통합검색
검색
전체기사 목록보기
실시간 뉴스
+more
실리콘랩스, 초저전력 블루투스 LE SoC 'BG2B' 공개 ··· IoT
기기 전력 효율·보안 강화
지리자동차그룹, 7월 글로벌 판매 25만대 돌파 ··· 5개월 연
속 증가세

◆ **ASSIGNMENT**
Every entry should be reproduced exactly, with no part omitted.

◆ **SOLVED PROBLEM**
통합검색
검색
전체기사 목록보기
실시간 뉴스
+more
실리콘랩스, 초저전력 블루투스 LE SoC 'BG2B' 공개 ··· IoT
기기 전력 효율·보안 강화
지리자동차그룹, 7월 글로벌 판매 25만대 돌파 ··· 5개월 연
속 증가세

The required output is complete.